Many expect the cloud boom to level out after the masks go away. However, the pandemic may have caused a permanent shift in thinking, and for new reasons.
In a study by Devo Technology, a cloud-native logging and security analytics company, as many as 81% of organizations revealed that COVID-19 had accelerated their cloud timelines. “Across these companies, there was a 200% jump in organizations planning to move more than 75% of their apps/workloads to the cloud, with 86% of companies placing cloud options in their decision process for new applications, and more than 40% choosing the cloud as their first option.”
The reasons are well known by now. Using the public clouds removes many of the pandemic risks of having your own data center, hardware, network, and software. Many companies not in the cloud experienced problems during quarantine. Without physical access to their equipment, they suffered outages that could not be easily fixed.
Leveraging public cloud providers removes you from these issues because everything is virtual. Moreover, the public cloud providers demonstrated reliability and scalability during the pandemic. Enterprises shifted much of their processing to the cloud to work around issues with on-premises systems caused by COVID-19 as well as the transition to remote work.

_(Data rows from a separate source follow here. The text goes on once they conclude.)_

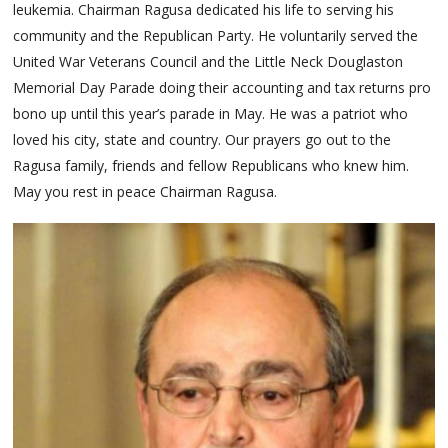
leukemia. Chairman Ragusa dedicated his life to serving his
community and the Republican Party. He voluntarily served the
United War Veterans Council and the Little Neck Douglaston
Memorial Day Parade doing their accounting and tax returns pro
bono up until this year’s parade in May. He was a patriot who
loved his city, state and country. Our prayers go out to the
Ragusa family, friends and fellow Republicans who knew him.
May you rest in peace Chairman Ragusa.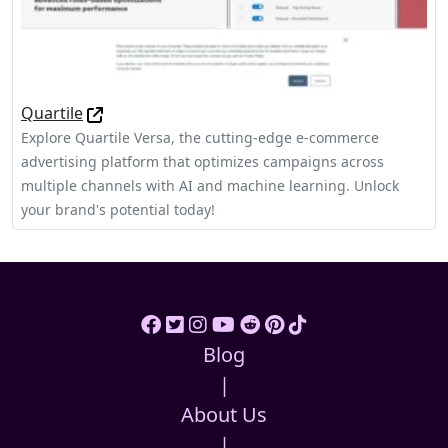
Quartile
Explore Quartile Versa, the cutting-edge e-commerce
advertising platform that optimizes campaigns across
multiple channels with AI and machine learning. Unlock
your brand's potential today!
Blog
|
About Us
|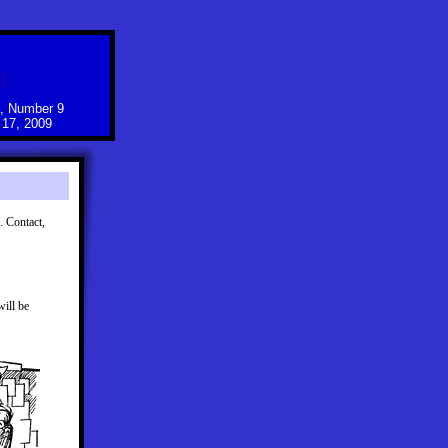
, Number 9
17, 2009
 Contact,
ill be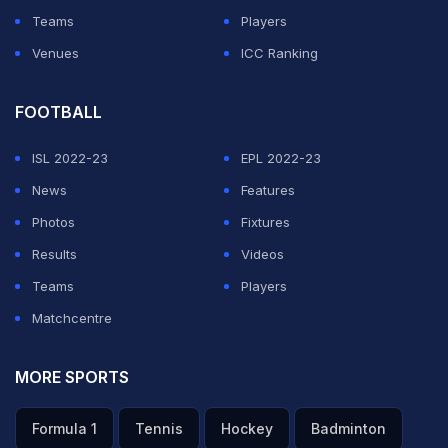
Teams
Players
Venues
ICC Ranking
FOOTBALL
ISL 2022-23
EPL 2022-23
News
Features
Photos
Fixtures
Results
Videos
Teams
Players
Matchcentre
MORE SPORTS
Formula 1
Tennis
Hockey
Badminton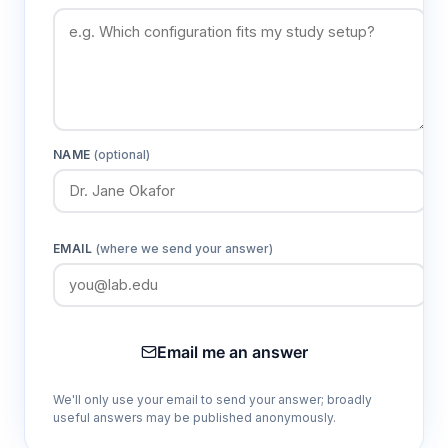
Adjustable Amplitude (Ø50mm)
Optimizes mixing intensity for different
sample volumes and container types,
improving process efficiency and sample
NAME
(optional)
uniformity.
800×600mm Platform
EMAIL
(where we send your answer)
Provides ample space for processing
multiple samples simultaneously, increasing
laboratory throughput and experimental
efficiency.
Email me an answer
LCD Display Interface
We'll only use your email to send your answer; broadly
useful answers may be published anonymously.
Enables real-time monitoring of operational
parameters and facilitates precise control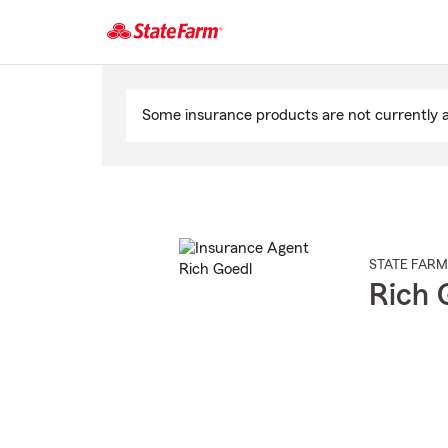
Start
Of
Some insurance products are not currently av
Main
Content
STATE FARM
Rich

Although the reasons that enterprises rushed to cloud computing are well understood, the reasons cloud growth may continue well after the pandemic is over are not. The growth remains, but the reasons are changing. Here are some ideas why:
The permanent shift to remote work. Although some will return to a workplace, as many are doing now, many more will opt to stay remote. Enterprises have seen an increase in productivity and lowered infrastructure costs, and companies are now onboard with the idea of a remote workforce, which was not the case just two years ago. Other upsides include lower carbon emissions since commutes are no more, the ability for employees to move to locations with lower costs of living, and better options for a work/life balance.
Remote work is best served via public cloud computing, considering that clouds are purpose-built for remote access. Despite enterprise IT lore, public clouds provide better remote access security, can scale up and scale back elastically, and provide faster paths for growth and change. For all these reasons, the use of public clouds will continue to grow.

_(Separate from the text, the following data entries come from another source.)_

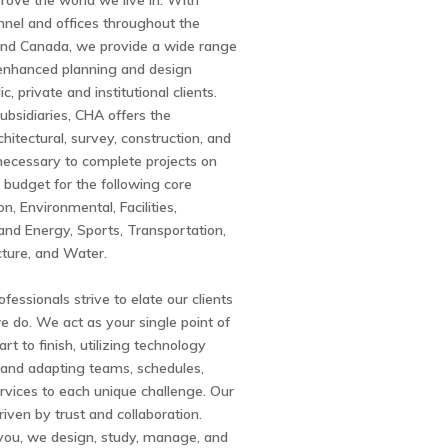
rove the world we live in. With
nnel and offices throughout the
and Canada, we provide a wide range
enhanced planning and design
ic, private and institutional clients.
subsidiaries, CHA offers the
chitectural, survey, construction, and
necessary to complete projects on
 budget for the following core
n, Environmental, Facilities,
and Energy, Sports, Transportation,
ucture, and Water.
fessionals strive to elate our clients
e do. We act as your single point of
rt to finish, utilizing technology
nd adapting teams, schedules,
rvices to each unique challenge. Our
driven by trust and collaboration.
you, we design, study, manage, and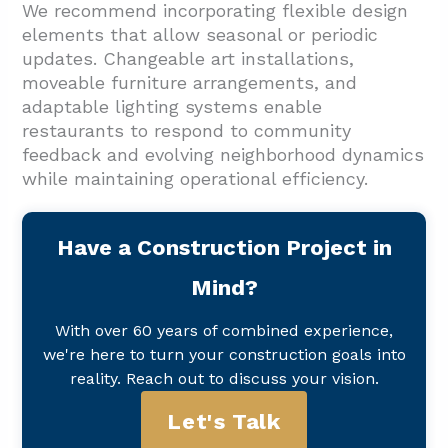
We recommend incorporating flexible design
elements that allow seasonal or periodic
updates. Changeable art installations,
moveable furniture arrangements, and
adaptable lighting systems enable
restaurants to respond to community
feedback and evolving neighborhood dynamics
while maintaining operational efficiency.
Have a Construction Project in
Mind?
With over 60 years of combined experience,
we're here to turn your construction goals into
reality. Reach out to discuss your vision.
Let's Talk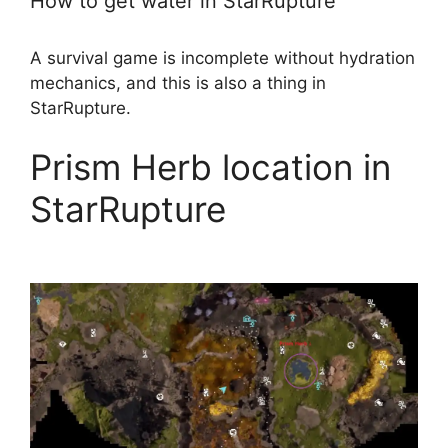
How to get water in StarRupture
A survival game is incomplete without hydration
mechanics, and this is also a thing in
StarRupture.
Prism Herb location in
StarRupture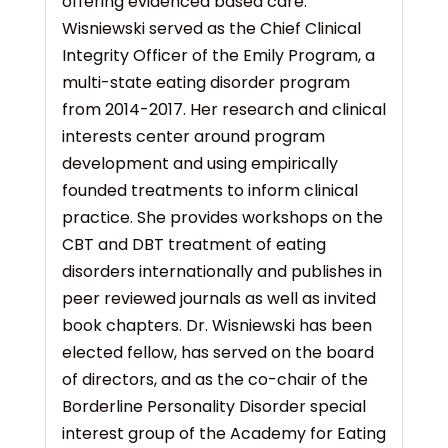
offering evidenced based care.
Wisniewski served as the Chief Clinical
Integrity Officer of the Emily Program, a
multi-state eating disorder program
from 2014-2017. Her research and clinical
interests center around program
development and using empirically
founded treatments to inform clinical
practice. She provides workshops on the
CBT and DBT treatment of eating
disorders internationally and publishes in
peer reviewed journals as well as invited
book chapters. Dr. Wisniewski has been
elected fellow, has served on the board
of directors, and as the co-chair of the
Borderline Personality Disorder special
interest group of the Academy for Eating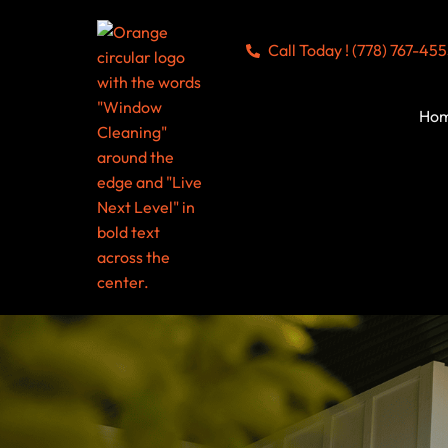
Call Today ! (778) 767-45
Ho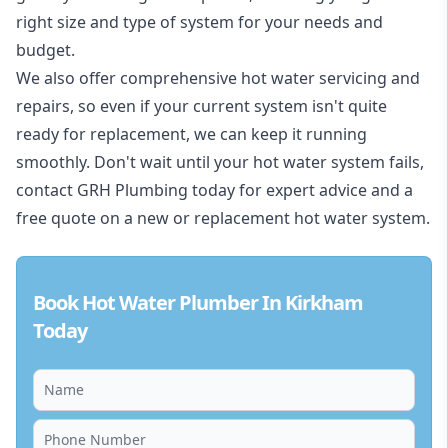
right size and type of system for your needs and
budget.
We also offer comprehensive hot water servicing and
repairs, so even if your current system isn't quite
ready for replacement, we can keep it running
smoothly. Don't wait until your hot water system fails,
contact GRH Plumbing today for expert advice and a
free quote on a new or replacement hot water system.
Book Hot Water Plumber In Kirkham
Today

That where the innovation is. As I pointed out a few times, public clouds are getting the most R&D love not only from the cloud providers, but by most of the companies creating other software systems, such as security, governance, enterprise applications, databases, etc. Cloud is the platform that provides the best of the best of breed.
If you’re interested in leveraging technology that has the most funding and interest in the marketplace, the cloud is where it’s at. The more traditional on-premises systems are not getting the R&D love, and this results in lagging innovation, lagging quality, and higher licensing costs. Together, it’s a recipe for enterprises ditching these systems and moving to the cloud ASAP.
I don’t see growth accelerating beyond the patterns we’ve seen in the last year and a half, but it will continue its current trajectory. This also means that the market will normalize around growth, with more investment dollars flowing in, and thus more innovation and quicker consolidation in cloud-related offerings, such as security, governance, databases, ops, etc.
Good news? Sure. Overall, the silver linings of the pandemic pushed businesses in better directions more quickly. One of those better directions is the use of public clouds. It was an inevitable move that we’re making faster than we thought.